The Preparatory Commission was successful in resolving a number of tasks within its mandate, the results of which were reflected in its Final Report. Among its major achievements were solutions to several substantive Verification issues as well as the setting up of the OPCW Laboratory and Equipment Store, the development of a general training scheme for inspectors and the recruitment of inspector trainees, arrangements relating to the new OPCW headquarters building, and the development of draft documents such as the Headquarters Agreement, OPCW Staff and Financial Regulations, OPCW Health and Safety Policy and Regulations, OPCW Confidentiality Policy, and the OPCW Media and Public Affairs Policy. The Preparatory Commission was also responsible for the orderly transfer of its property, functions and recommendations to the OPCW. Despite its considerable efforts, however, the Preparatory Commission was unable to reach agreement on a number of issues deriving from the Paris Resolution. These issues were therefore carried over to the OPCW as 'unresolved issues'. Many of these issues have been resolved since then, but others are still under discussion by the Member States of the OPCW.
Hungary was the 65th country to ratify the Convention, in late 1996, and on 29 April 1997 the Chemical Weapons Convention entered into force with 87 States Parties—becoming binding international law. (An additional 22 countries had ratified the treaty in the 180 days between Hungary’s ratification and entry into force.)

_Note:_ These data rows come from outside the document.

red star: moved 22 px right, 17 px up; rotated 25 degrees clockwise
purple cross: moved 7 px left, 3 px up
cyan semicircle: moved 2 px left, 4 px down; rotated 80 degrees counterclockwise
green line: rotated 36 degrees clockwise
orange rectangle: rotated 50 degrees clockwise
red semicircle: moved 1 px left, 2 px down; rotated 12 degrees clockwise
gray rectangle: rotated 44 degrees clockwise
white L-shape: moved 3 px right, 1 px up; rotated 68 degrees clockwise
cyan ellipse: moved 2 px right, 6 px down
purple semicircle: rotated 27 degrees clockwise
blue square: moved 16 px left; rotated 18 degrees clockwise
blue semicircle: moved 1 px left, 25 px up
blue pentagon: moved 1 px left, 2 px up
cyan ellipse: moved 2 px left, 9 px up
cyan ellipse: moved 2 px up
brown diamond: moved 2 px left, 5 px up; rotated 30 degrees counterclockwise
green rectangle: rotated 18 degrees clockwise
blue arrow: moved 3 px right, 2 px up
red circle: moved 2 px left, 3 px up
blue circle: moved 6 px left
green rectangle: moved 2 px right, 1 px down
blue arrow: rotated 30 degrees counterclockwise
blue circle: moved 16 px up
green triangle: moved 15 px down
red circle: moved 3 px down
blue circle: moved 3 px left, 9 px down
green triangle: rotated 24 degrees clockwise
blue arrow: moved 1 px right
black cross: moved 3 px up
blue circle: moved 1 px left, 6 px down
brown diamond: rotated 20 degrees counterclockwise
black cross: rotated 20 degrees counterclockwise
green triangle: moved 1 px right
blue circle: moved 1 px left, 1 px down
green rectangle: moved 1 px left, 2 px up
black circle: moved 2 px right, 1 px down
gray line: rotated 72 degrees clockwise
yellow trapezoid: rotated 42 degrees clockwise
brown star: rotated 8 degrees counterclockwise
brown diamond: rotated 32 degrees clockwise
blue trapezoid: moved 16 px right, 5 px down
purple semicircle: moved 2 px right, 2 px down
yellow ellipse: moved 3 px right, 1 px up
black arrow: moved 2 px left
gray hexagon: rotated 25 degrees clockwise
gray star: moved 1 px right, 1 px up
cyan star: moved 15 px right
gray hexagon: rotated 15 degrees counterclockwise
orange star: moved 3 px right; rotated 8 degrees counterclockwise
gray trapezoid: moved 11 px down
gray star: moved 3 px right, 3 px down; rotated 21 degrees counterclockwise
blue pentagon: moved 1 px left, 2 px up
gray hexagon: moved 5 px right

With the entry into force of the Convention, the OPCW immediately began its work to implement the Convention. Both the Convention and its implementing body are intended to adapt not only to shifts in the international environment and the changing needs of States Parties, but also to respond to the rapid pace of scientific and technological developments.
Every five years, the Convention foresees that the States Parties should undertake a review of the implementation process. These review conferences serve as fora for the assessment and evaluation of the CWC’s implementation, and the identification of areas where change is needed. A particular focus is given to the verification regime and the changing context within which it is implemented as well as scientific and technological advances in chemistry, engineering and biotechnology. The first review conference was held from 28 April to 9 May 2003. The second review conference was held from 7 to 18 April 2008.